Ferran Torres came on and did nothing. Bringing Busquets on somehow made everything worse and the team had no match control whatsoever, quite the opposite effect of what was supposed to happen. There are a few reasons for that, mostly related to the above point about not having anywhere to put the ball, but also because he is greatly diminished. It used to be that he was only diminished without the ball at his feet, but no longer.

This period allowed Espanyol to grow into the match, and as Barça flailed, trying to find something that might work, that was when the Lahoz show began, so everything was effectively over. That man even gave ME a yellow card. He was sent home from the World Cup straight to La Liga, where he is in his pomp as part of a bastion of officiating incompetence that should spark shame, if the league had any.

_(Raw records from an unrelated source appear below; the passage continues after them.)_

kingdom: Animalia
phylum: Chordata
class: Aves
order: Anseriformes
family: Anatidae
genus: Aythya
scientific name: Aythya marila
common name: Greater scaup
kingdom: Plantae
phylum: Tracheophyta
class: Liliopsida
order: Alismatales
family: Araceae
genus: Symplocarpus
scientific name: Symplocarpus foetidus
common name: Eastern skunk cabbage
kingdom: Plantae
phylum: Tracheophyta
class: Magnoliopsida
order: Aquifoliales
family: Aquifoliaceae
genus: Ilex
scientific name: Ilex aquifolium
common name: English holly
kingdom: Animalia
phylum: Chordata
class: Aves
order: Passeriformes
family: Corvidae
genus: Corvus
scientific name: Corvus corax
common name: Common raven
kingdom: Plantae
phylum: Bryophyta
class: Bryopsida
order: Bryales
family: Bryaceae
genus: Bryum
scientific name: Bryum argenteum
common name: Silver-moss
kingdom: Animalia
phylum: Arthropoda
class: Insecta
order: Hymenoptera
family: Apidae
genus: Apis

The mistake would be to blame Lahoz for the draw. Barça needs consistent players who can perform reliably at a high level. It doesn’t have enough of them to be able to do anything. Barça also needs a system of playing that doesn’t look like a lugubrious fire drill. The team is deficient in talent, but also has a manager who is learning on the job, and not learning quickly enough, to my tastes.

There is also an absence of leadership, evinced by the fact that Jordi Alba got tossed for talking too much. As a veteran of the league and many a Lahoz match, he has to understand by now how to act around that man when he’s in a mood. But apparently not. The circus took everybody out of a game that they barely had even before it started raining yellows and reds.

Stack all that up and you get a draw against Espanyol, and an ugly one at that. They celebrated their goal, and their point, like they had won the Champions League. That’s derby life. And the players commiserated after the match, almost certainly about that firestarter with the build of a grasshopper. And people will talk about it, because it’s Lahoz. He lives to be talked about.

And when all of that is said and done, Barça is still a psychologically fragile team that isn’t good enough for the topmost levels of the game, and will be lucky if it survives its Europa League date with Manchester United.